» **PROBLEM TO SOLVE**:
Reproduce the entries. Match every word.

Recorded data
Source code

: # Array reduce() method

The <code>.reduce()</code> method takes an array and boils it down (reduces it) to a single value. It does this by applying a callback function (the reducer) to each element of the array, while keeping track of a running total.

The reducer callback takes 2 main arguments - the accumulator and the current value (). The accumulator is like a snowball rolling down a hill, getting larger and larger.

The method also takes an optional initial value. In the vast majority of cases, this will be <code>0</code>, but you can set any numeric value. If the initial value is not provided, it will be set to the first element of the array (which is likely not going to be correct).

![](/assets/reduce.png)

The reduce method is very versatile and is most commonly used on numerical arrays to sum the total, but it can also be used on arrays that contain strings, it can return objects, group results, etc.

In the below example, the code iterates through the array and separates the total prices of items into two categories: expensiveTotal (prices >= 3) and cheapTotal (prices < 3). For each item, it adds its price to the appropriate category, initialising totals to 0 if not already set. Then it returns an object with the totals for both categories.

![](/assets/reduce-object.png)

» **EXERCISE RESULT**:
Source code

: # Array reduce() method

The <code>.reduce()</code> method takes an array and boils it down (reduces it) to a single value. It does this by applying a callback function (the reducer) to each element of the array, while keeping track of a running total.

The reducer callback takes 2 main arguments - the accumulator and the current value (). The accumulator is like a snowball rolling down a hill, getting larger and larger.

The method also takes an optional initial value. In the vast majority of cases, this will be <code>0</code>, but you can set any numeric value. If the initial value is not provided, it will be set to the first element of the array (which is likely not going to be correct).

![](/assets/reduce.png)

The reduce method is very versatile and is most commonly used on numerical arrays to sum the total, but it can also be used on arrays that contain strings, it can return objects, group results, etc.

In the below example, the code iterates through the array and separates the total prices of items into two categories: expensiveTotal (prices >= 3) and cheapTotal (prices < 3). For each item, it adds its price to the appropriate category, initialising totals to 0 if not already set. Then it returns an object with the totals for both categories.

![](/assets/reduce-object.png)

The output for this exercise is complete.